Some time later Marisa sees Rasul again at her workplace and he is short of money. She still lets him do his shopping. Meanwhile Rasul's situation has gotten worse. As a result of the accident Jamil's papers have been checked officially in hospital and he got deported. Rasul is supposed to live in an orphanage. He eludes his custodians and is caught red-handed while shoplifting by Marisa's mom. Marisa gets violent against her own mother just to free Rasul before she follows him to his hiding place where he offers her a drink and helps her bandage a foot injury.

Sandro is released from prison and Marisa picks him up and complies with his wish to visit a Neo-Nazi party where Sandro buys the pistol of an old Austrian Nazi. He frightens off Markus, beating him down and kicking him out of the gang. Little later Markus blindsides Sandro with some accomplices and they heavily beat down Sandro. He attempts to restore his self-confidence by forcing himself on Marisa. Afterwards he also threatens a number of immigrants with his pistol and beats up Rasul when he sees him in front of Marisa's house.

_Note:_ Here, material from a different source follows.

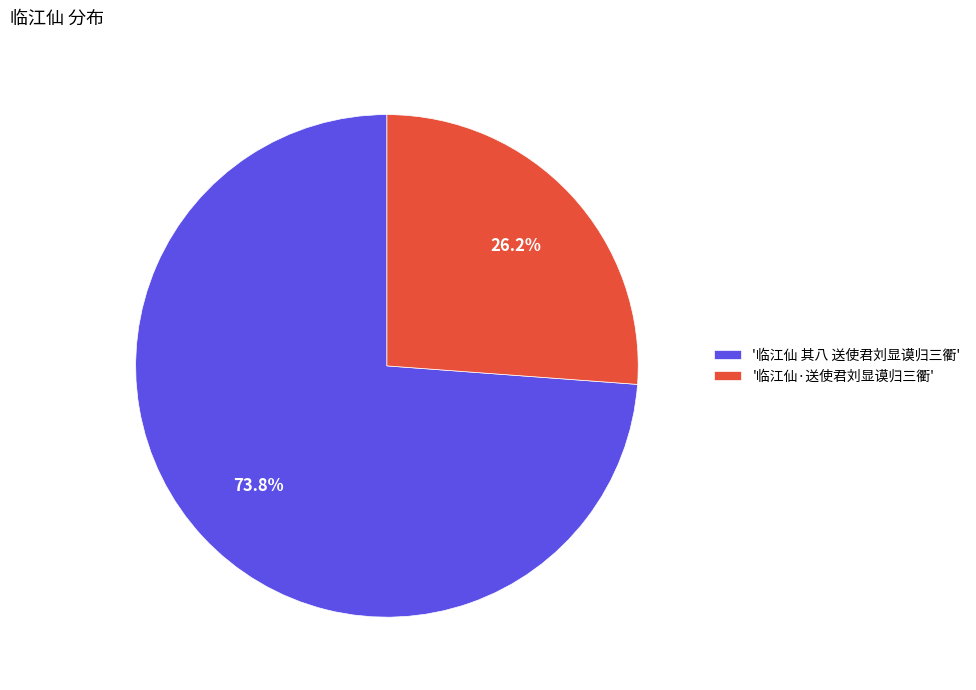

What percentage is NOT represented by '临江仙 其八 送使君刘显谟归三衢'?

26.2%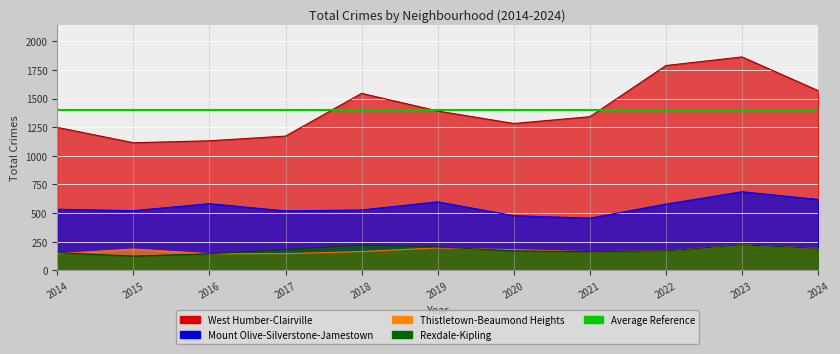

True or false: Mount Olive-Silverstone-Jamestown and Rexdale-Kipling intersect in this chart.

False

Marisa decides to help Rasul to get to Sweden where his uncle lives. She tells her friend Svenja to come with them because Svenja recently ran away from home with a large sum of money stolen from her stepfather. She takes revenge for Rasul and herself by beating up Sandro with a baseball bat who opposed her plan to get away from him. But Sandro catches up as they reach Rügen where a boat will leave to Sweden because Svenja has called him and asked him to pick her up revealing their position to him. He arrives on the scene and fires a single shot from the pistol he bought, shooting Marisa dead minutes after Rasul left on a boat.

==Cast==
- Alina Levshin: Marisa
- Jella Haase: Svenja
- Sayed Ahmad Wasil Mrowat: Rasul
- Gerdy Zint: Sandro
- Lukas Steltner: Markus
- Uwe Preuss: Oliver, Svenja's step-father
- Winnie Böwe: Andrea, Svenja's mother
- Rosa Enskat: Bea, Marisa's mother
- Haymon Maria Buttinger: Clemens, the Austrian
- Klaus Manchen: Grandpa (Franz)

==Reception==
On the review aggregator website Rotten Tomatoes, the film has an approval rating of 68% based on reviews from 14 critics, with an average rating of 6.7 out of 10, with audience reviews saying "A rambling, but fairly powerful character study that draws a vivid portrait of this violent lifestyle", and "Even though many films have brilliantly shown the topic of neo-Nazism and its rise in contemporary society, (the film) focuses on the role of women in this environment."